Latin American leaders
Analysts say that the election of brash Argentine upstart Javier Milei shows that an anti-incumbent trend over the past decade is becoming a fixture. AFP

Latin American governments are learning not to get too comfortable in office, as disgruntled voters repeatedly topple incumbents, often in favor of outsiders or inexperienced politicians.

In many cases, things have not gone well for the newcomers.

The election of brash Argentine upstart Javier Milei shows that an anti-incumbent trend over the past decade is becoming a fixture, analysts say.

"There is no left-wing wave or right-wing wave. There is no clear ideological trend. You simply have governing parties losing," said Ignacio Labaqui, a professor in Latin American politics at the Argentina Catholic University.

From Chile to Peru, Colombia and Ecuador, voters have simply opted to boot out the government of the day in favor of someone new. In Brazil, voters swung from outsider Jair Bolsonaro and then back to veteran leftist Luiz Inacio Lula da Silva.

Since 2018, the only government to hold onto power in a free and fair election has been in Paraguay, said Labaqui.

Gerardo Munck, an Argentine professor of international relations at the University of Southern California, told AFP that in the past decade, 80 percent of elections have been won by an opposition party, since a commodities boom fizzled out.

The economic fallout from the Covid-19 pandemic only made things worse.

"Voters are basically just tired of everything," he said, pointing to Argentina, where Milei swept to power on a wave of fury over decades of economic decline under the long-dominant Peronist coalition.

While the economy has been a big driver of exasperation, many voters are also increasingly concerned with crime, as drug and gang violence -- once only an issue north of Colombia -- spreads into new countries, such as Chile, Ecuador and even normally stable Uruguay.

Milei is also one of several examples of presidents elected not out of fervent adoration, but rather rejection of the other candidate, with many Argentine voters describing him as "the lesser evil".

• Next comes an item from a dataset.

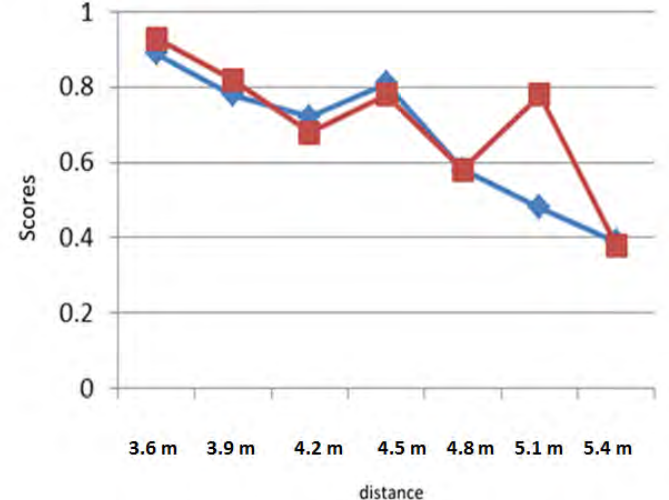
Figure 4. Actual success rates (blue line) from each of the seven positions for the group and predicted values based on regression analysis are displayed (red line) on the second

Analysts say the collapse of powerful traditional parties has allowed outsiders like Milei to flourish.

Milei, a former television pundit, will take office next month with very little political experience and 38 out of 257 seats in Congress, leaving a cloud of uncertainty over what he will be able to accomplish.

If he looks to the precedent elsewhere in the region it has been an "unhappy record" for new governments who have struggled or seen their popularity swiftly plummet, said Michael Shifter of the Inter-American Dialogue think-tank in Washington.

In Peru, rural teacher Pedro Castillo burst from obscurity to the top office, but with little experience and a minority in Congress, chaos quickly ensued. He overhauled his cabinet four times in six months, and faced multiple impeachment proceedings.

Castillo was removed from office and arrested in December 2022, after 18 months in power, after attempting to dissolve Congress and rule by decree.

Chile's Gabriel Boric, elected in 2021, and Colombia's Gustavo Petro, elected in 2022, have both seen their popularity slide as they have struggled to implement their promised reforms.

Boric, 37, lost control of his key reform of the country's constitution reform process to the far-right and has battled rising crime and inflation.

Meanwhile, Colombia's ruling left took a beating in local elections as Petro's "total peace" plan has struggled, with the country instead experiencing a surge in violence from armed groups.

The Argentine professor, Munck, said a lot of the recently elected leaders in Latin America were "amateurs. They haven't run anything. (Milei) talks about economic theory but running a government is totally different."

Munck said the message to Latin American governments was: "It's easy to win an election, but it's hard to govern."

Analysts agree that the only newcomers who have retained their popularity were Mexico's President Andres Manuel Lopez Obrador and El Salvador's President Nayib Bukele -- both facing re-election next year.

Bukele's war against violent gangs has won him adoration at home, even as he has come under fire from human rights organisations over arbitrary arrests and growing authoritarianism.

Noam Lupu, Associate Director of the Latin American Public Opinion Project, said the problem with outsiders was "that you don't really know what they're going to do (or) how committed they are to the political system. And often they do something very different from what they say in their campaigns."

"My guess is Milei is going to be a prime example of that."